In commit cdd006eec9409923f9a56b9026ce2cb72e7b71dc, the options SimplifyCondBranch and FoldTwoEntryPHINode were added and set to false when attribute OptForFuzzing is present. We also need to do the same for SimplifyCFGPass which is NPM version of CFGSimplifyPass. It will be duplicated. We can just check for the attribute at simplifyCondBranch and FoldTwoEntryPHINode
See discussion: https://reviews.llvm.org/D89590
This reverts commit cdd006eec9409923f9a56b9026ce2cb72e7b71dc.
Details
- Reviewers
arsenm lebedev.ri morehouse
Diff Detail
- Repository
- rG LLVM Github Monorepo
Unit Tests
Event Timeline
I disagree with this change. SimplifyCFG should continue to pass in options for transform options as is done for the others. I don't think avoiding duplication between the new PM and code that will be deleted is worth it
https://reviews.llvm.org/D44232 makes it sound like we always want to disable certain optimizations when optforfuzzing is specified, so the checks should be done in the transform, not the pass setup. We can have the options you introduced to disable those optimizations no matter what (as I suggested in https://reviews.llvm.org/D89590), but I think we should at least always check for optforfuzzing in SimplifyCFG.cpp. Does that make sense?
Thank you for the patch!
I disagree here. Why is that beneficial, if we want to force-disable those transforms regardless of their previous configured status?
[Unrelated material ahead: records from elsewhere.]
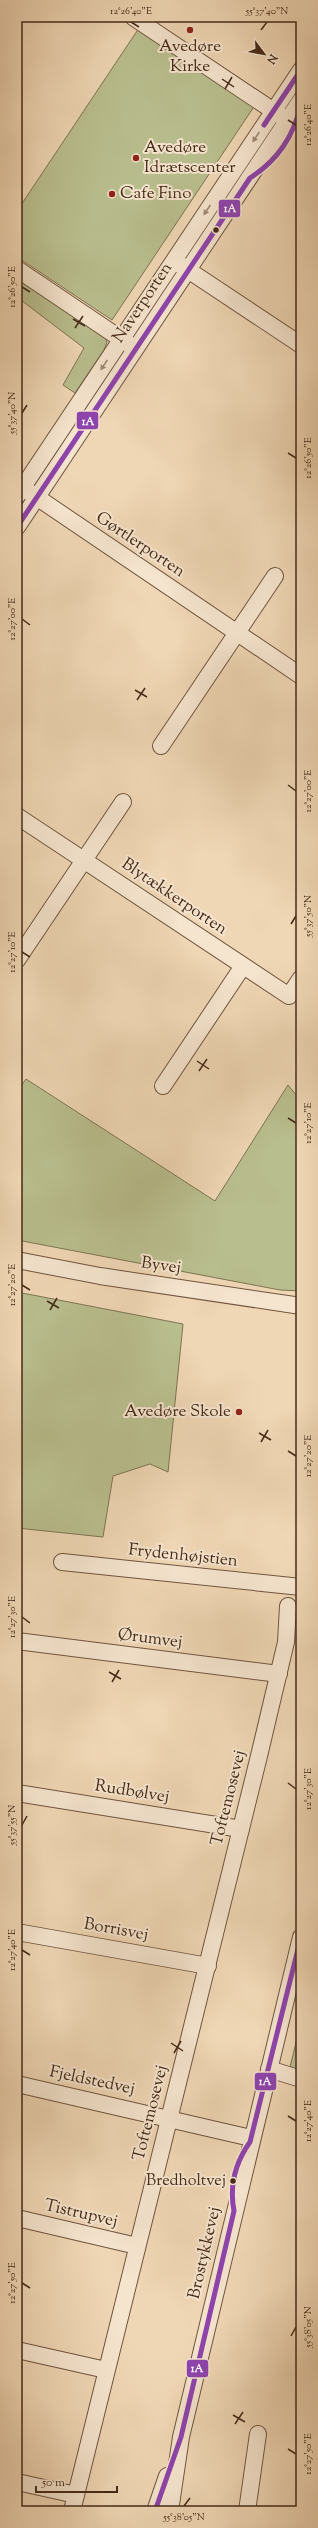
<svg xmlns="http://www.w3.org/2000/svg" width="318" height="2528" viewBox="0 0 318 2528" font-family="'Sorts Mill Goudy',serif">
<rect width="100%" height="100%" fill="#efd6b4"/>
<filter id="stains"><feTurbulence type="fractalNoise" baseFrequency=".005" numOctaves="4"/><feColorMatrix values="0 0 0 0 .2 0 0 0 0 .09 0 0 0 0 .02 0 0 0 .5 -.17"/></filter>
<radialGradient id="worn" r=".72"><stop offset=".6" stop-color="#630" stop-opacity="0"/><stop offset="1" stop-color="#630" stop-opacity=".3"/></radialGradient>
<!-- green -->
<g fill="#b9be8e" stroke="#7f7453">
<polygon points="139,28 255,105 112,320 17,257 17,211"/>
<polygon points="17,279 104,335 107,342 104,350 75,393 63,385 84,348 17,297"/>
<polygon points="26,1079 215,1201 288,1085 301,1101 301,1291 280,1290 17,1240 17,1092"/>
<polygon points="17,1292 183,1324 168,1472 150,1464 113,1476 103,1537 17,1528"/>
<polygon points="301,2023 301,2072 290,2067"/>
</g>
<g fill="none" stroke-linecap="round" stroke-linejoin="round">
<!-- minor casing -->
<g stroke="#70553f" stroke-width="18">
<g id="minor">
<polyline points="133,17 281,116"/>
<polyline points="179,264 301,345"/>
<polyline points="17,269 130,345"/>
<polyline points="29,492 301,676"/>
<polyline points="17,496 301,70"/>
<polyline points="17,527 301,100"/>
<polyline points="161,746 275,576"/>
<polyline points="17,816 289,996 301,978"/>
<polyline points="17,960 123,802"/>
<polyline points="163,1086 243,966"/>
<polyline points="17,1260 100,1276 301,1306"/>
<polyline points="62,1562 301,1587"/>
<polyline points="17,1641 279,1674"/>
<polyline points="17,1793 241,1829"/>
<polyline points="17,1932 208,1966"/>
<polyline points="269,2069 301,2079"/>
<polyline points="17,2084 251,2138"/>
<polyline points="17,2218 137,2246"/>
<polyline points="17,2350 106,2370"/>
<polyline points="17,2482 76,2495"/>
<polyline points="72,2511 259,1756 286,1642 288,1606"/>
<polyline points="155,2511 167,2476"/>
<polyline points="170,2511 181,2437 301,1937"/>
<polyline points="247,2511 258,2434"/>
</g>
</g>
<!-- minor -->
<use href="#minor" stroke="#f5e4ce" stroke-width="16"/>
<!-- bus-1 casing -->
<g stroke="#f5e4ce" stroke-width="8">
<g id="bus-1">
<polyline points="264,125 301,70"/>
<path d="M17 527 250 178C278 160 293 137 301 105"/>
<path d="M155 2511 181 2437 234 2211C229 2185 235 2163 250 2142L301 1937"/>
</g>
</g>
<!-- bus-1 -->
<use href="#bus-1" stroke="#8e44ad" stroke-width="5"/>
</g>
<!-- one-way arrows -->
<defs><path id="oneway-solid" d="M-6-.8H1V-3.2L6.5 0L1 3.2V.8H-6Z"/></defs>
<g fill="#9d8773">
<use href="#oneway-solid" transform="translate(256 137) rotate(124)"/>
<use href="#oneway-solid" transform="translate(207 210) rotate(124)"/>
<use href="#oneway-solid" transform="translate(104 365) rotate(124)"/>
</g>
<!-- ticks -->
<path fill="none" stroke="#452a18" stroke-width="1.5" d="M131 22 139 27M261 30 267 22M222 79 234 87M225 89 232 77M288 120 296 125M22 287 30 292M73 319 85 326M75 328 83 316M22 413 27 405M288 453 296 458M22 619 30 625M135 690 147 697M137 700 145 688M288 785 296 791M291 924 296 916M22 952 30 957M197 1061 209 1069M199 1071 207 1059M288 1118 296 1123M22 1285 30 1290M47 1301 59 1308M50 1310 57 1298M259 1433 271 1440M261 1442 268 1430M288 1451 296 1456M22 1617 30 1623M109 1672 121 1679M112 1682 119 1670M288 1783 296 1789M22 1825 27 1816M22 1950 30 1955M171 2043 183 2051M174 2053 181 2041M288 2116 296 2121M22 2283 30 2288M291 2336 296 2327M233 2415 245 2422M235 2424 243 2412M288 2449 296 2454M184 2506 190 2498"/>
<!-- markers -->
<g fill="#8f2418" stroke="#f5e4ce" stroke-width="1.5">
<circle cx="190" cy="30" r="4"/>
<circle cx="136" cy="158" r="4"/>
<circle cx="112" cy="194" r="4"/>
<circle cx="239" cy="1412" r="4"/>
</g>
<g fill="#452a18" stroke="#f5e4ce" stroke-width="1.5">
<circle cx="216" cy="230" r="3.5"/>
<circle cx="233" cy="2181" r="3.5"/>
</g>
<g text-anchor="middle" dominant-baseline="central" stroke-width="4" stroke-linejoin="round" paint-order="stroke">
<!-- bus labels -->
<g font-size="16" fill="#452a18" stroke="#f5e4ce" text-anchor="end">
<text x="226" y="2181">Bredholtvej</text>
</g>
<!-- poi labels -->
<g font-size="17" fill="#452a18" stroke="#f5e4ce" text-anchor="start">
<text x="190" y="47" text-anchor="middle">Avedøre<tspan x="190" dy="20">Kirke</tspan></text>
<text x="144" y="148">Avedøre<tspan x="144" dy="20">Idrætscenter</tspan></text>
<text x="120" y="194">Cafe Fino</text>
<text x="231" y="1412" text-anchor="end">Avedøre Skole</text>
</g>
<!-- street labels -->
<g font-size="17" fill="#452a18" stroke="#f5e4ce">
<text transform="translate(143 303) rotate(-56)">Naverporten</text>
<text transform="translate(140 545) rotate(34)">Gørtlerporten</text>
<text transform="translate(174 897) rotate(34)">Blytækkerporten</text>
<text transform="translate(161 1266) rotate(8)">Byvej</text>
<text transform="translate(183 1556) rotate(6)">Frydenhøjstien</text>
<text transform="translate(150 1639) rotate(7)">Ørumvej</text>
<text transform="translate(132 1792) rotate(9)">Rudbølvej</text>
<text transform="translate(229 1798) rotate(-76)">Toftemosevej</text>
<text transform="translate(116 1930) rotate(10)">Borrisvej</text>
<text transform="translate(92 2081) rotate(12)">Fjeldstedvej</text>
<text transform="translate(151 2113) rotate(-76)">Toftemosevej</text>
<text transform="translate(81 2214) rotate(13)">Tistrupvej</text>
<text transform="translate(205 2253) rotate(-77)">Brostykkevej</text>
</g>
</g>
<g stroke="#f5e4ce" stroke-width="1.5">
<rect x="218" y="199" width="23" height="19" rx="4" fill="#8e44ad"/>
<rect x="76" y="411" width="23" height="19" rx="4" fill="#8e44ad"/>
<rect x="254" y="2072" width="23" height="19" rx="4" fill="#8e44ad"/>
<rect x="186" y="2359" width="23" height="19" rx="4" fill="#8e44ad"/>
</g>
<g font-size="11" text-anchor="middle" font-weight="bold" fill="#fff">
<text x="230" y="212">1A</text>
<text x="88" y="425">1A</text>
<text x="265" y="2085">1A</text>
<text x="197" y="2372">1A</text>
</g>
<!-- margin -->
<rect width="318" height="2528" fill="none" stroke="#efd6b4" stroke-width="44"/>
<!-- north arrow -->
<g transform="translate(264 54) rotate(122)" stroke="#f5e4ce" stroke-width="3" paint-order="stroke">
<path d="M0-3L7 15L0 10L-7 15Z" fill="#452a18"/>
<text y="-6" font-size="11" font-weight="bold" text-anchor="middle" fill="#452a18">N</text>
</g>
<!-- scale -->
<path d="M36 2486v6h81v-6" fill="none" stroke="#452a18" stroke-width="2"/>
<text x="42" y="2486" font-size="12" fill="#452a18" stroke="#f5e4ce" stroke-width="3" paint-order="stroke">50 m</text>
<rect x="22" y="22" width="274" height="2484" fill="none" stroke="#452a18" stroke-width="1.5"/>
<g font-size="10" text-anchor="middle" fill="#452a18">
<text x="131" y="14">12°26'40"E</text>
<text x="267" y="14">55°37'40"N</text>
<text transform="translate(307 125) rotate(-90)" y="4">12°26'40"E</text>
<text transform="translate(11 287) rotate(-90)" y="4">12°26'50"E</text>
<text transform="translate(11 413) rotate(-90)" y="4">55°37'40"N</text>
<text transform="translate(307 458) rotate(-90)" y="4">12°26'50"E</text>
<text transform="translate(11 619) rotate(-90)" y="4">12°27'00"E</text>
<text transform="translate(307 791) rotate(-90)" y="4">12°27'00"E</text>
<text transform="translate(307 916) rotate(-90)" y="4">55°37'50"N</text>
<text transform="translate(11 952) rotate(-90)" y="4">12°27'10"E</text>
<text transform="translate(307 1123) rotate(-90)" y="4">12°27'10"E</text>
<text transform="translate(11 1285) rotate(-90)" y="4">12°27'20"E</text>
<text transform="translate(307 1456) rotate(-90)" y="4">12°27'20"E</text>
<text transform="translate(11 1617) rotate(-90)" y="4">12°27'30"E</text>
<text transform="translate(307 1789) rotate(-90)" y="4">12°27'30"E</text>
<text transform="translate(11 1825) rotate(-90)" y="4">55°37'55"N</text>
<text transform="translate(11 1950) rotate(-90)" y="4">12°27'40"E</text>
<text transform="translate(307 2121) rotate(-90)" y="4">12°27'40"E</text>
<text transform="translate(11 2283) rotate(-90)" y="4">12°27'50"E</text>
<text transform="translate(307 2327) rotate(-90)" y="4">55°38'05"N</text>
<text transform="translate(307 2454) rotate(-90)" y="4">12°27'50"E</text>
<text x="184" y="2520">55°38'05"N</text>
</g>
<rect width="100%" height="100%" filter="url(#stains)"/>
<rect width="100%" height="100%" fill="url(#worn)"/>
</svg>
Because SimplifyCFG is a standalone utility, not just a pass. It's a pass's responsibility to ensure attributes are respected, not individual transformations. If I'm writing another control flow pass (e.g. a structurizer) and calling these utilities, the transformation options should not be limited based on this extremely poorly specified attribute.
Let's back-track here.
Are you saying that those folds should not disable themselves in presence of OptForFuzzing attribute,
or that they should be guarded by their options?
Because i agree with later, but disagree with former.
I'm saying these folds should be guarded by the SimplifyCFGOptions flags. The pass itself should initialize the option field based on the attribute. Other uses of SimplifyCFG the utilities can consider the attribute at their discretion
I'm not familiar with users of standalone SimplifyCFG.
My primary concern is to keep these optimizations disabled under -fsanitize=fuzzer since they reduce the coverage signal we get from SanCov. AFAIU, either approach works for this.